### Passage shown

•••••

A slightly modernist heirloom salad was built around tomatoes pulled from the New Jersey soil, which are tossed in a shiso pesto with cucumbers and red onions. Housemade smoked ricotta (wait, not from Salvatore?!) and light, slightly bitter, avacado foam binds it all together.

A sweet corn side dish was an off-the-hook play on Mexican elotes. The grilled kernels were mixed with a very Red Hook ball field blend on cotija cheese, scallions, cilantro and a lime aioli. But Chang, being Chang, tosses in large chunks of Benton’s bacon — which works magic with the candied corn.       

Even when the sidewalk is sweating, the crowds still line up for bowls of steaming ramen soup. That’s weird to me, but OK! I still had a hankering for noodles and went with an order of jerked chicken from the chalkboard. The bird is rubbed with a Caribbean-ish mix of onion, ginger, thyme and habanero, which coats the legs, breasts and thighs for over three days before roasting. The ramen is cooked to order and chilled in an ice water bath. In a large bowl, everything in combined with an addition of scallions, pickled watermelon rind, avocado and beans cooked in chicken fat. Toasted coconut is sprinkled on top.    

I closed the meal with a couple mind-blowers from pastry chef Christina Tosi. She calls them pretzel cake truffles —three balls coated with white chocolate and “crumbs.” The cake portion is a molasses batter made moist with butter, eggs and buttermilk. The order of three was not enough, so we went with cheesecake and ginger soft serve too. Fat Friday’s are back. Tosi’s ice cream is salty, in the best possible sense.

They were out of her famous corn cookies. But luckily those don’t go out of season.

•••••

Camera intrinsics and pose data
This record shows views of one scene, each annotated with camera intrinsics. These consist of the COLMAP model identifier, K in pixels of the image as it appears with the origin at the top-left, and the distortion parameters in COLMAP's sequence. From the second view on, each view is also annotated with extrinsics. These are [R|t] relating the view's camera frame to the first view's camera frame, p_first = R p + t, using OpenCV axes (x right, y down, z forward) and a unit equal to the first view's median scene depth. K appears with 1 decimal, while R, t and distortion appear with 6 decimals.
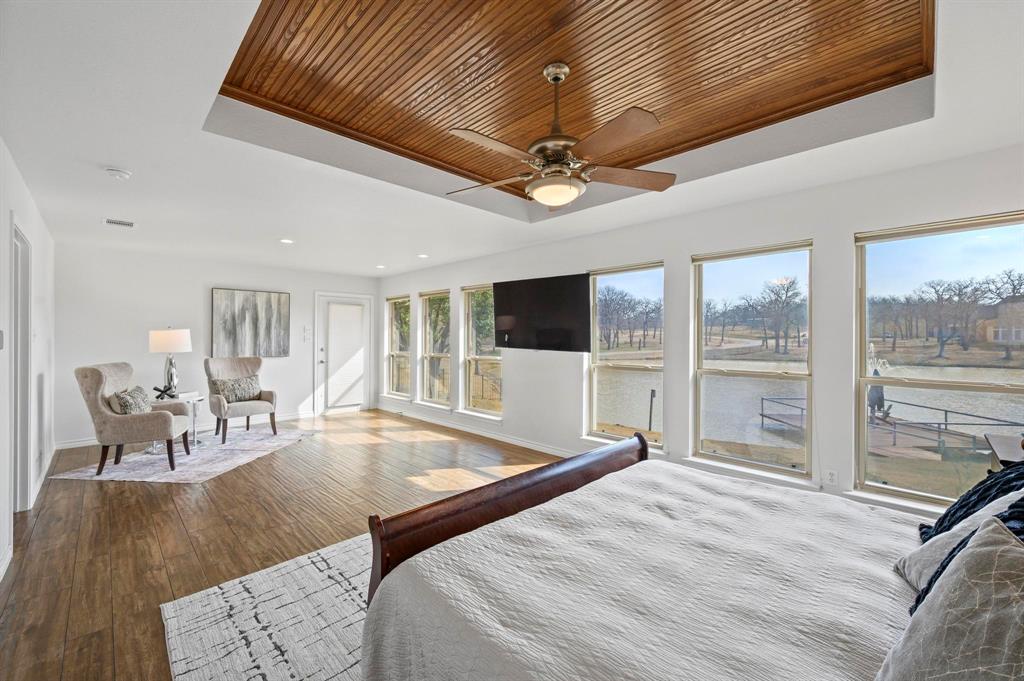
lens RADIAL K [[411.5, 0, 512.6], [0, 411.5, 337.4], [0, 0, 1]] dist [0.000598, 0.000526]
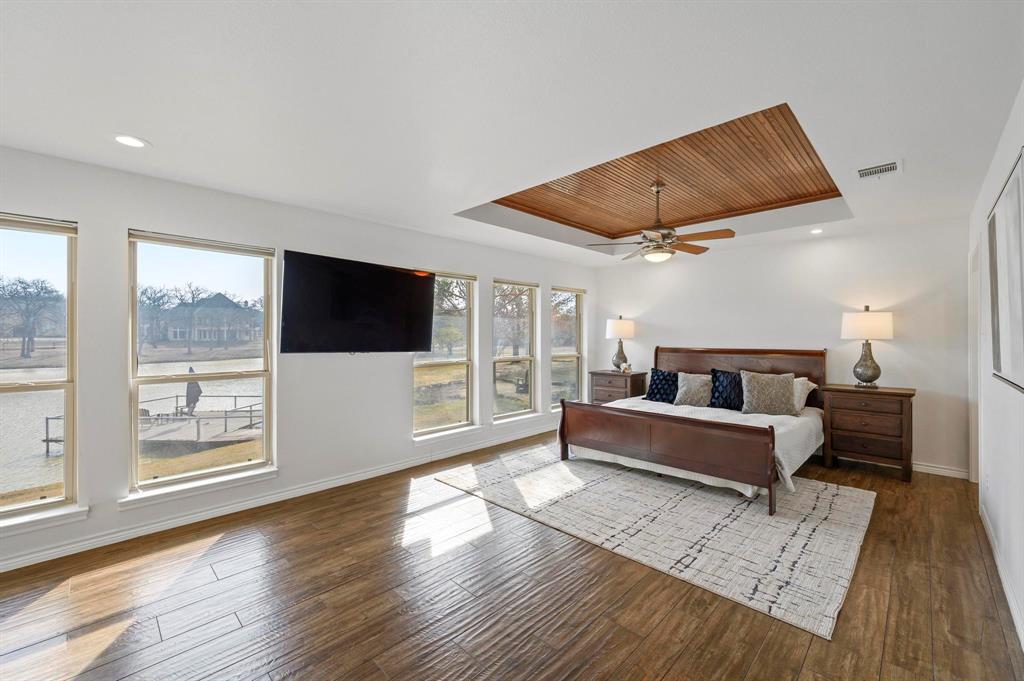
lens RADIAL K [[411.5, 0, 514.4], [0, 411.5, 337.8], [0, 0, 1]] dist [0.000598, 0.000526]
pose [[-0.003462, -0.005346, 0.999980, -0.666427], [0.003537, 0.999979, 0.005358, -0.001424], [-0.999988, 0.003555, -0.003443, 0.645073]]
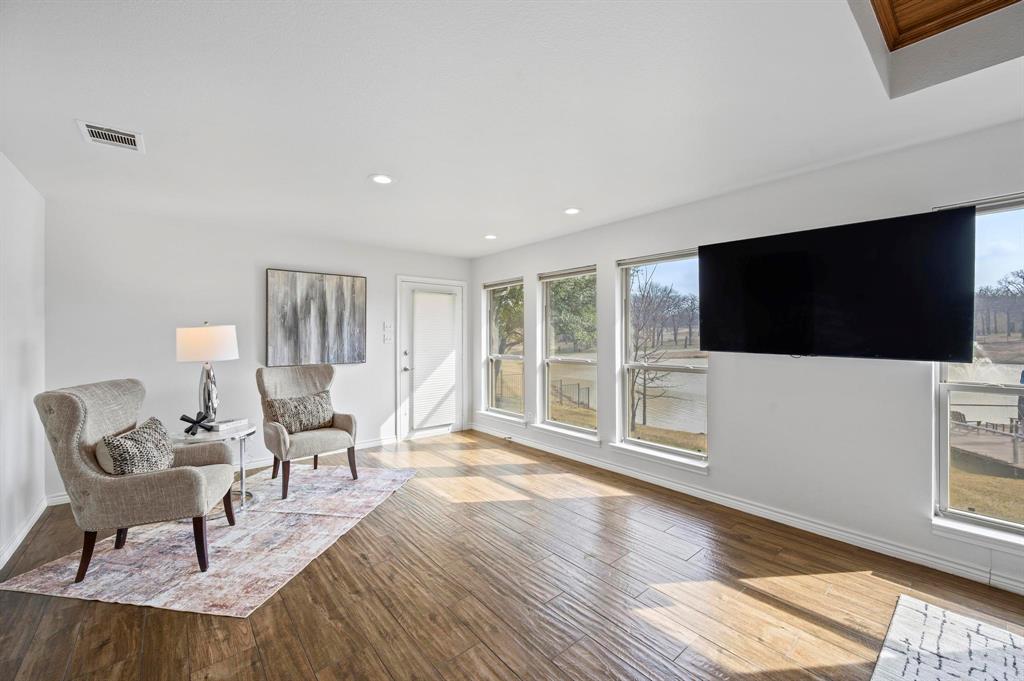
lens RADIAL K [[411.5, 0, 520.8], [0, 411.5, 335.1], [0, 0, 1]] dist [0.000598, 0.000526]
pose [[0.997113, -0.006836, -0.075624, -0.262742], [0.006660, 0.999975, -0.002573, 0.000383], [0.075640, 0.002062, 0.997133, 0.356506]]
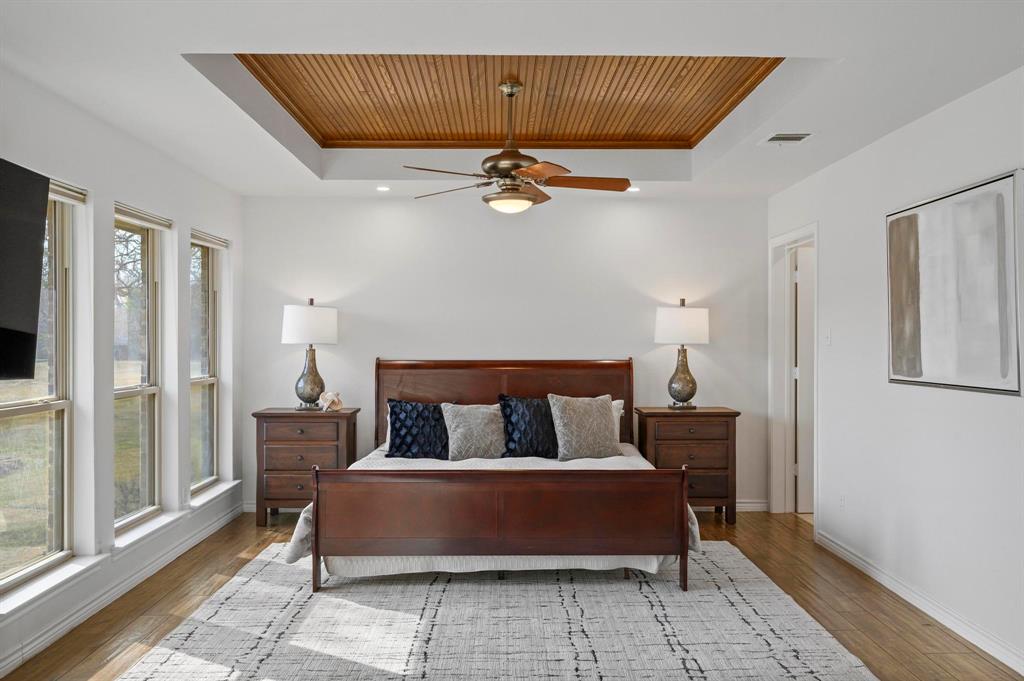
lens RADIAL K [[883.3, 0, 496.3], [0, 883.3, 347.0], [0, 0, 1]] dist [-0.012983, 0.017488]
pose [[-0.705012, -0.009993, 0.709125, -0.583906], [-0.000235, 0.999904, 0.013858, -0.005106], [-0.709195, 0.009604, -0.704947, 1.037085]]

•••••

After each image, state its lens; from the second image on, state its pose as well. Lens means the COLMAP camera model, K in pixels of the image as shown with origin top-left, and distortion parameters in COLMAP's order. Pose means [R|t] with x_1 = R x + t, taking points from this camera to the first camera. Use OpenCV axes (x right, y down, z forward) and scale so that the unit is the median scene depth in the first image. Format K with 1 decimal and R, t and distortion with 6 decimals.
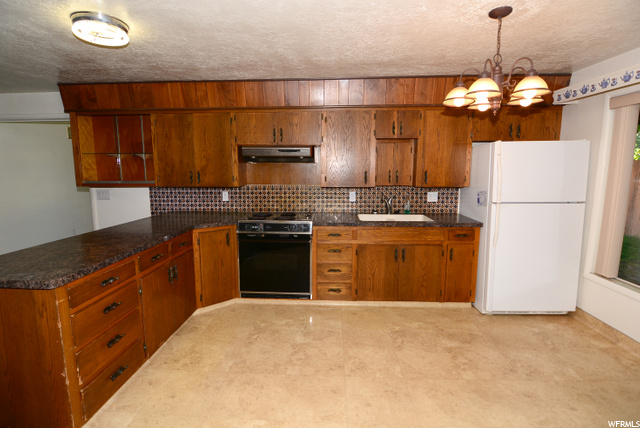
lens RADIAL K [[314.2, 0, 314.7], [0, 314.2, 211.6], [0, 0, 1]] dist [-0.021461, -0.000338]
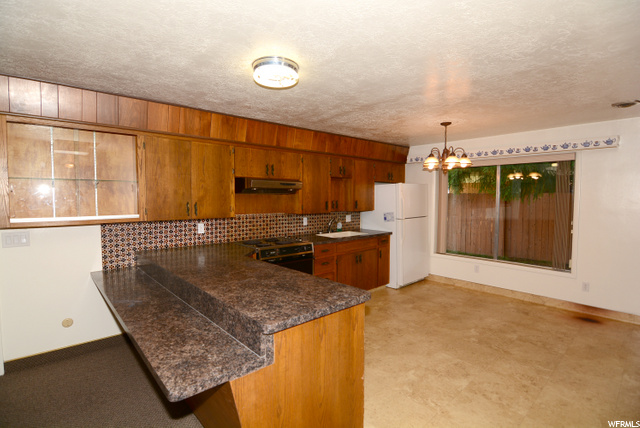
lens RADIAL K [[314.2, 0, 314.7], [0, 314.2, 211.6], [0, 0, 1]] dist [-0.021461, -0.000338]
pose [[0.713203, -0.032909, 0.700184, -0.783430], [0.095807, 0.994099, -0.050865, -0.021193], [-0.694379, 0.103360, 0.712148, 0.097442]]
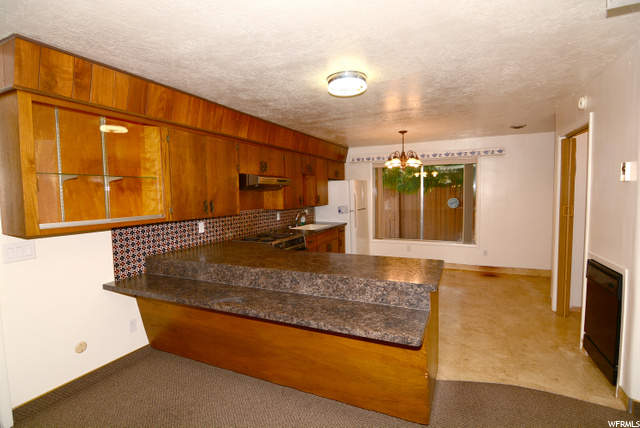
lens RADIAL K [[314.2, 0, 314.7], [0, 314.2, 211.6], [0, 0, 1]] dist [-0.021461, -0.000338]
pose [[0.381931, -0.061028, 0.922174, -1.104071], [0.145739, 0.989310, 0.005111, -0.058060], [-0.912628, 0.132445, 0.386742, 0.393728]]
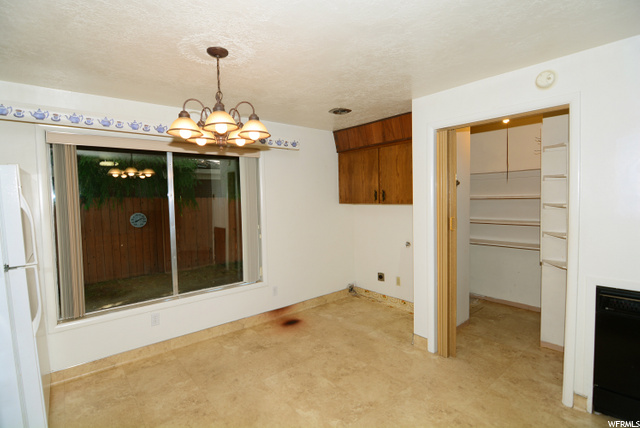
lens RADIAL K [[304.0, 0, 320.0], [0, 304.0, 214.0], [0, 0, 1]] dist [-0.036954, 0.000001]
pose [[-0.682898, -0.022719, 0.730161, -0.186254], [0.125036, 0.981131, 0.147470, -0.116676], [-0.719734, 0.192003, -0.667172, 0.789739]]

•••••

### Problem to solve
Please answer these questions about the food review, numbering your answers to match:
1. Whose bacon goes into the sweet corn side dish?
2. What four ingredients are rubbed on the jerked chicken, and for how long before roasting?
3. What does the pastry chef call the three balls coated with white chocolate and "crumbs"?

### Solution for this exercise
1. Benton's.
2. Onion, ginger, thyme and habanero, for over three days.
3. Pretzel cake truffles.